Venture capitalists will not fund a company unless its technology is broad enough to bear the weight cost and time required to develop a company.  At SFS we build modules; they can be combined into a company or they can be sold off to a third-party who has space for just such a module.  This approach allows us to take on ideas that would otherwise not get to market.  Similarly, some companies, though broad enough to be a company, are not broad enough to go through an IPO and then sustain their share value in the face of the enormous competition and consolidation in the medical device arena.  We do not seek to take our companies public.  Rather, we seek to sell them to the larger players in the industry.

You are profiled in the Harvard Business School "Entrepreneurship" class and its "Power and Influence" class.

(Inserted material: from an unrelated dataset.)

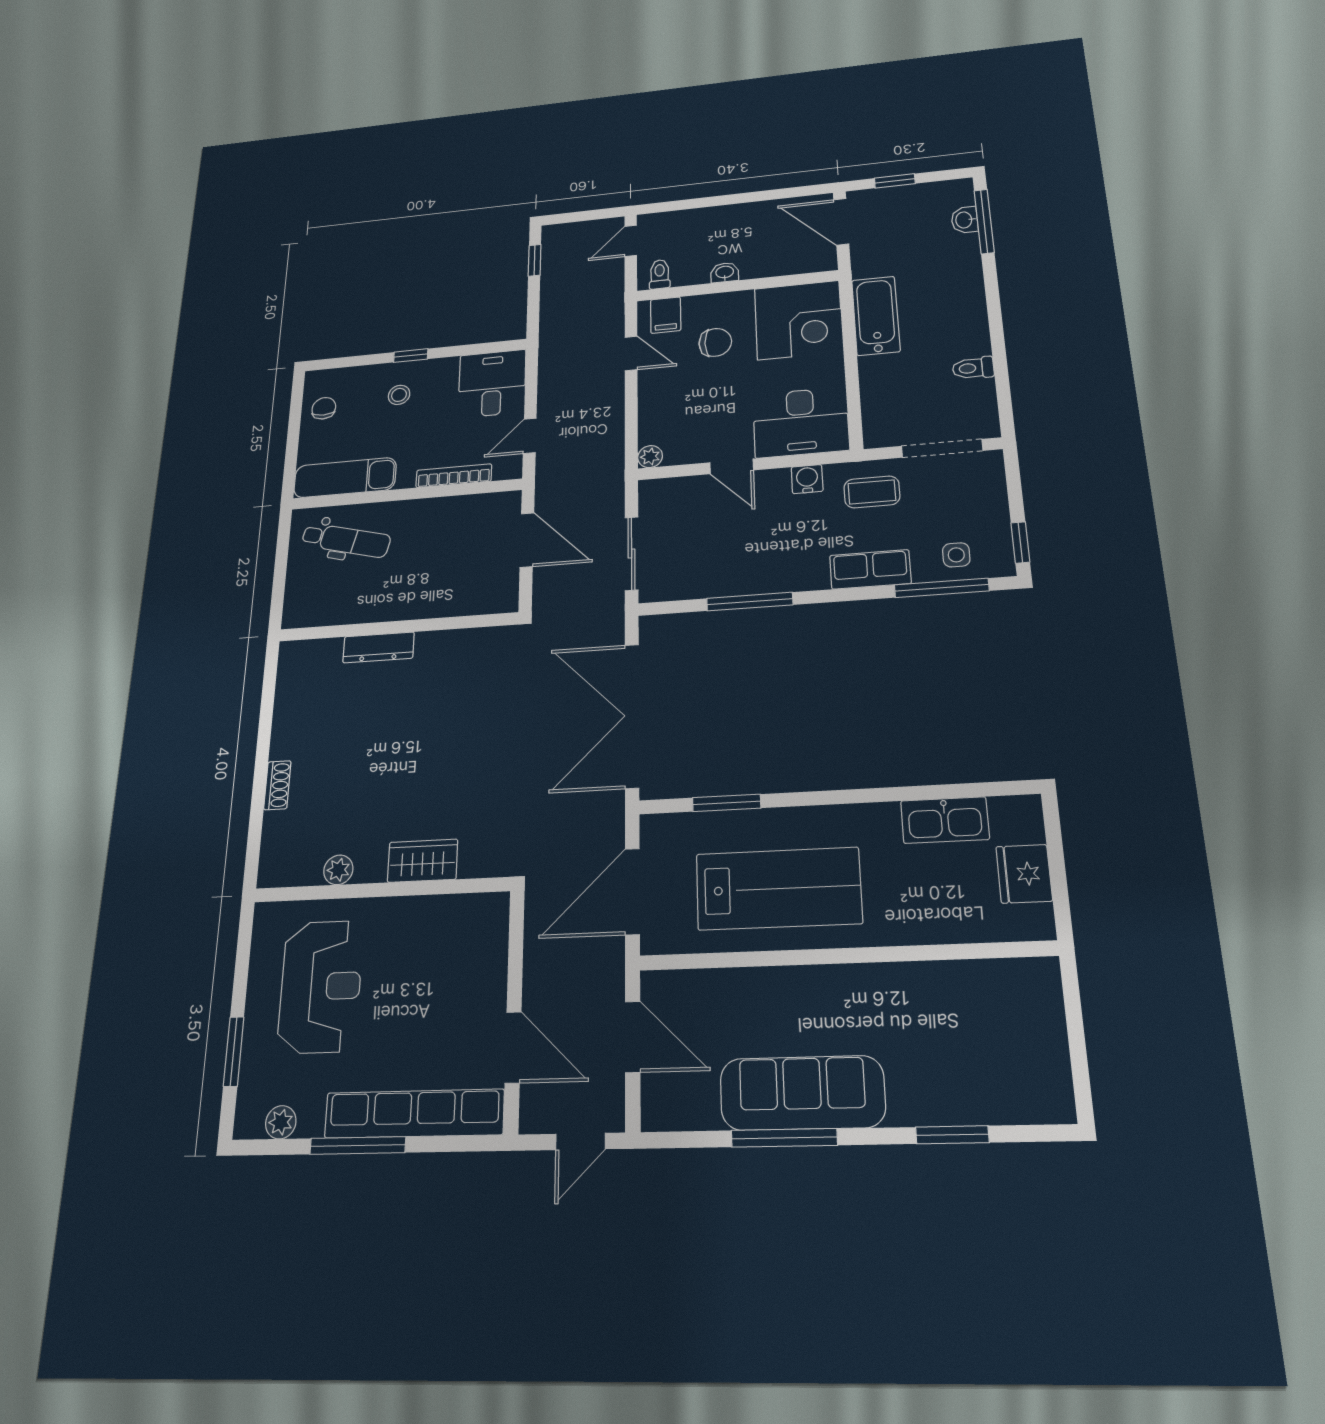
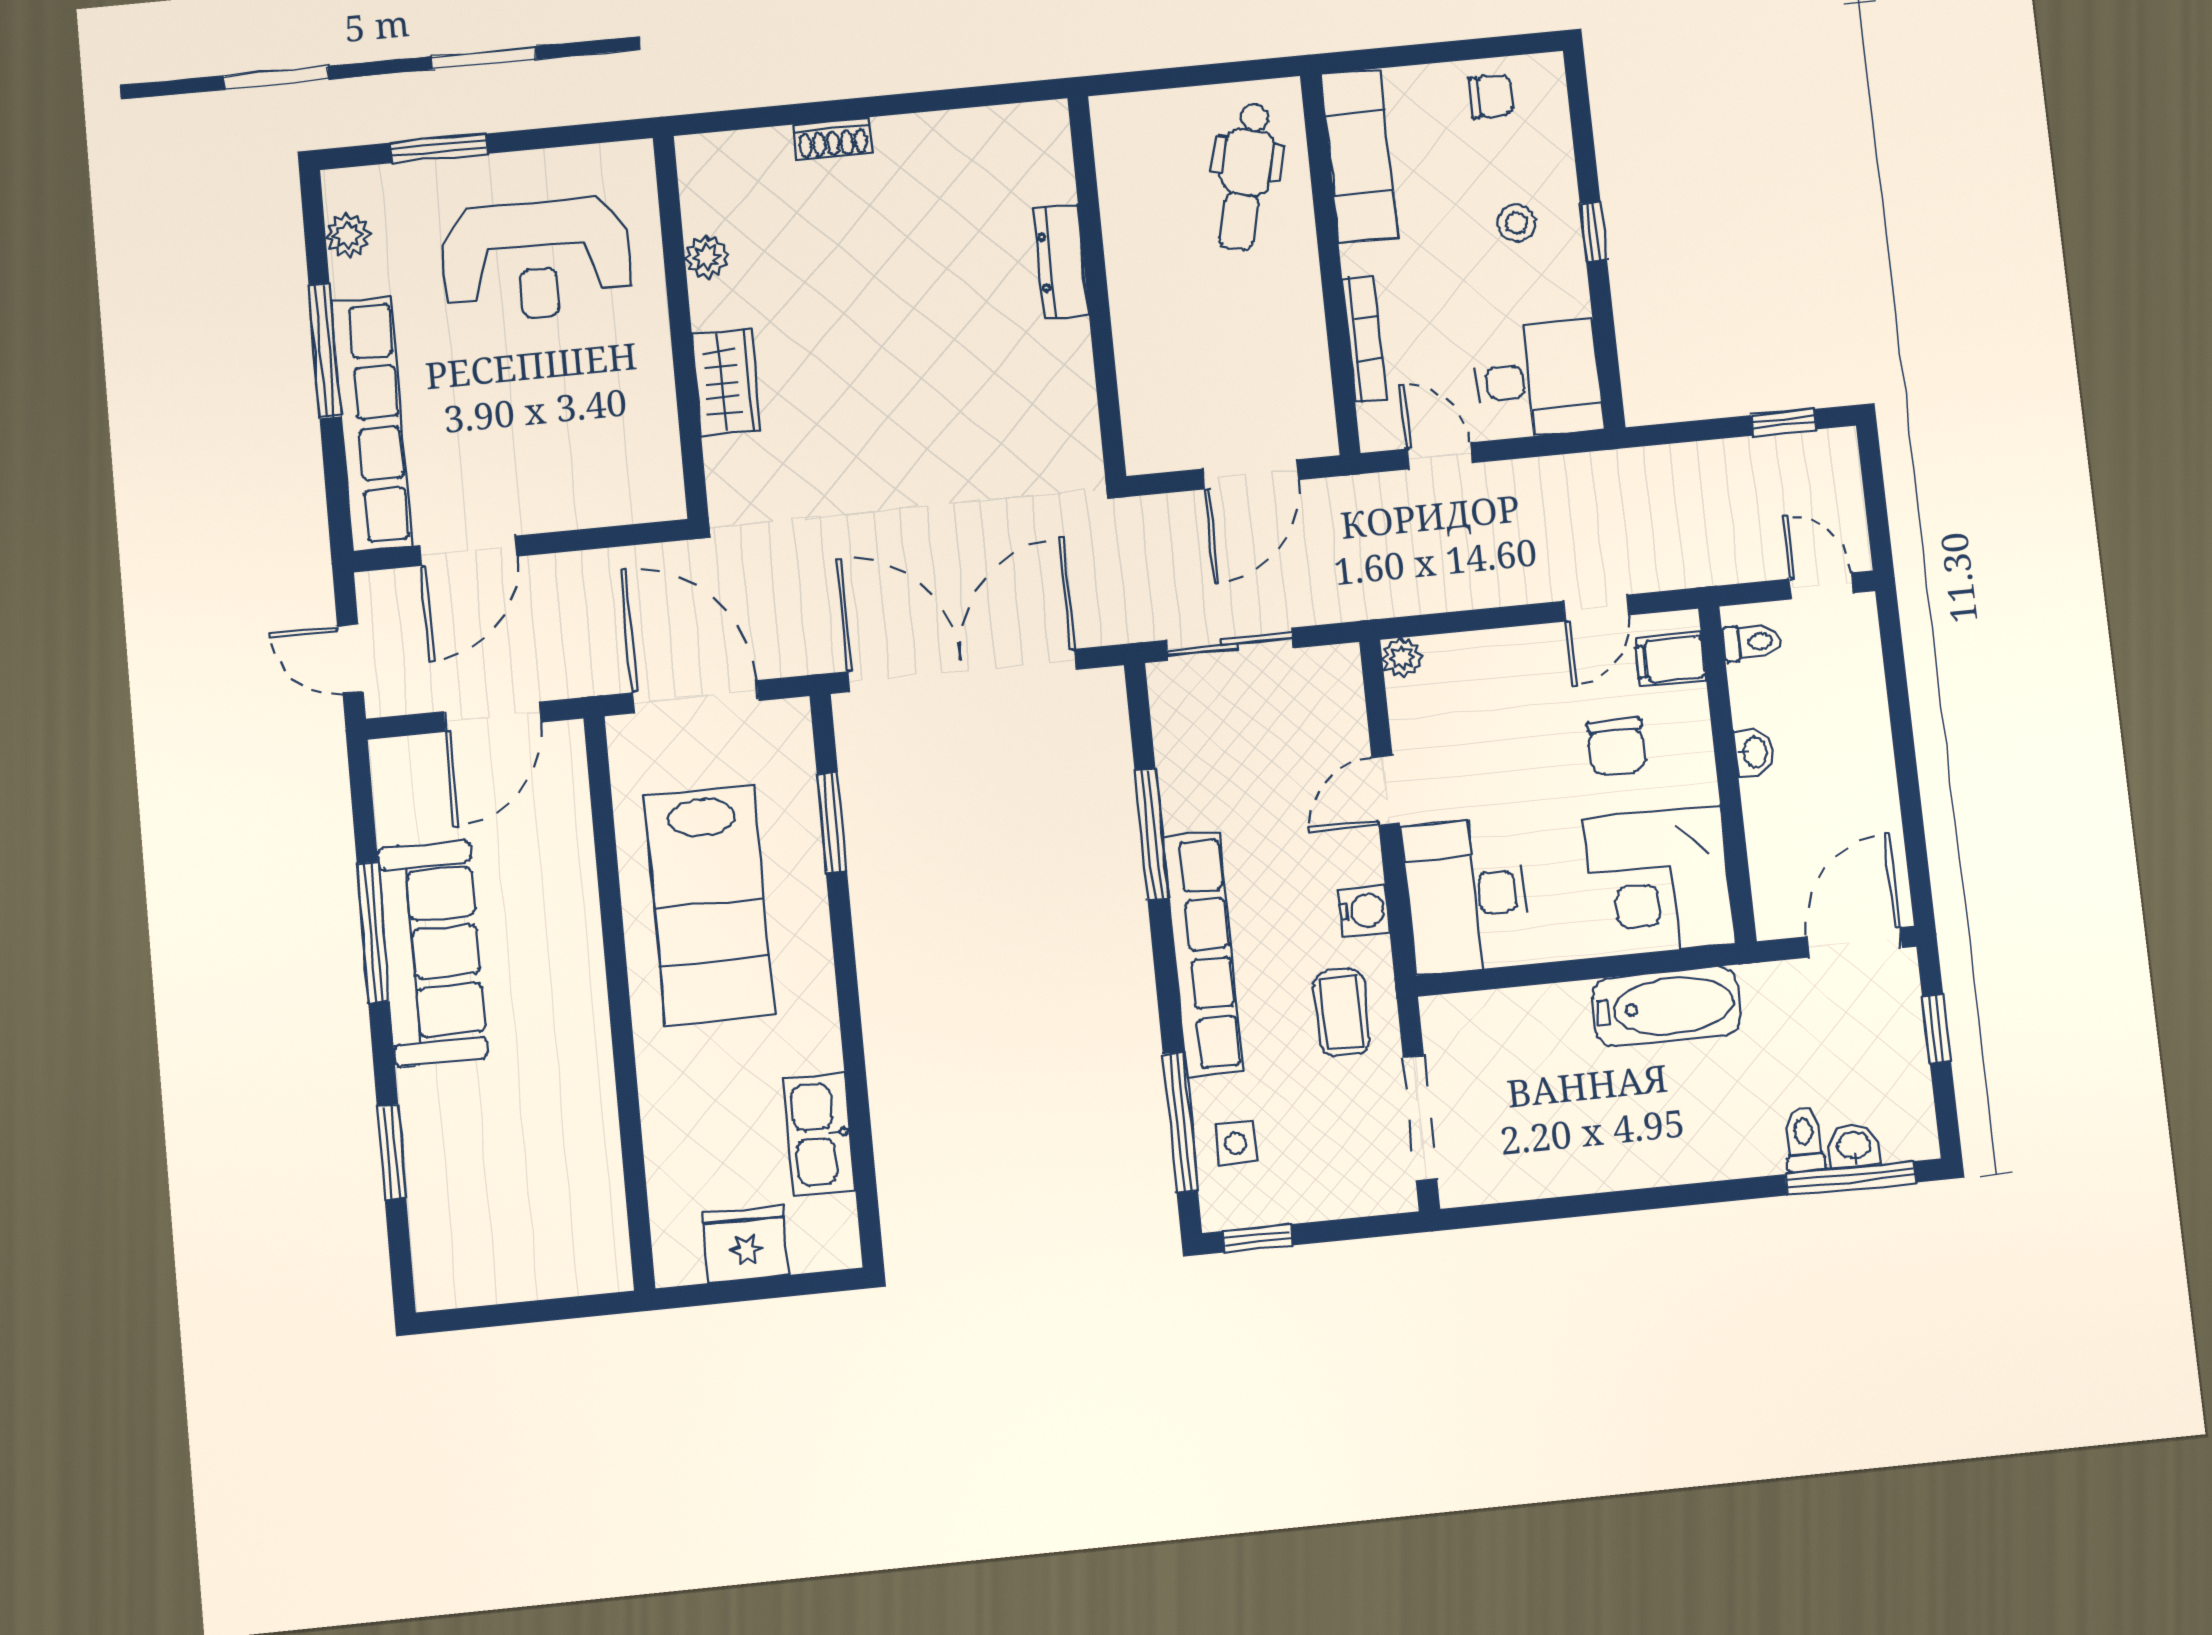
toilet: (973, 368) -> (1804, 1140), moved
row of seats: (870, 569) -> (1203, 954), width x2.02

As Managing Director, how would you describe your management and leadership style?

Jerry Sanders:

I delegate a great deal and I look at an individual’s common sense more than I do at their alma mater or grades.  I am open to any idea however crazy if it has the possibility of success. I hate to do things the conventional way…and sometimes that comes at a price.

SFS produces a highly diverse range of medical devices. What do you view as your most successful product to date, and why?

Jerry Sanders:

Though we have had several notable successes, I am most proud of a device we developed and sold for cerebral protection during carotid angioplasty. The device reverses the arterial blood flow to the brain precluding the possibility that any emboli could travel to the brain and at first blush seems counter-intuitive.  In fact, our first FDA panel refused to believe it could work though we showed them videos of the device being used in humans (in Argentina).  Moreover, the entire medical device establishment (J&J, Guidant, Boston Scientific) were against us because they had developed what, in the opinion of many, were less effective and more dangerous “filters” for the same purpose.

Can you explain the processes that you go through from initially finding the "break through" technology, to getting the finished device into the hands of the medical professionals?

Jerry Sanders:

Though I could, I would have to kill you afterwards.

Finally, what article or book has had the most profound effect on your professional outlook, and why?

Jerry Sanders:

"In Hostile Territory” by Gerald Westerby.  It’s an amazing collection of vignettes from a spy’s undercover life covering business and principles of interaction.